▶ Task details
Your answer should repeat the entries in full, exactly as given, with no pictures.

Start of Data to use

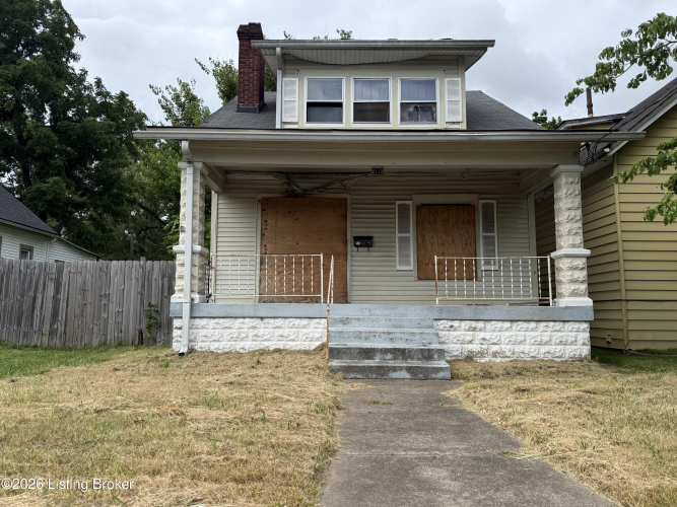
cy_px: 254
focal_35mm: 24
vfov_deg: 56.8
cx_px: 338
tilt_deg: +6.6
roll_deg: -0.3
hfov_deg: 71.6
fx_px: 469
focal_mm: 6.76
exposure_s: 1/3279
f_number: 1.78
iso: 100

End of Data to use

▶ Reply to the task
cy_px: 254
focal_35mm: 24
vfov_deg: 56.8
cx_px: 338
tilt_deg: +6.6
roll_deg: -0.3
hfov_deg: 71.6
fx_px: 469
focal_mm: 6.76
exposure_s: 1/3279
f_number: 1.78
iso: 100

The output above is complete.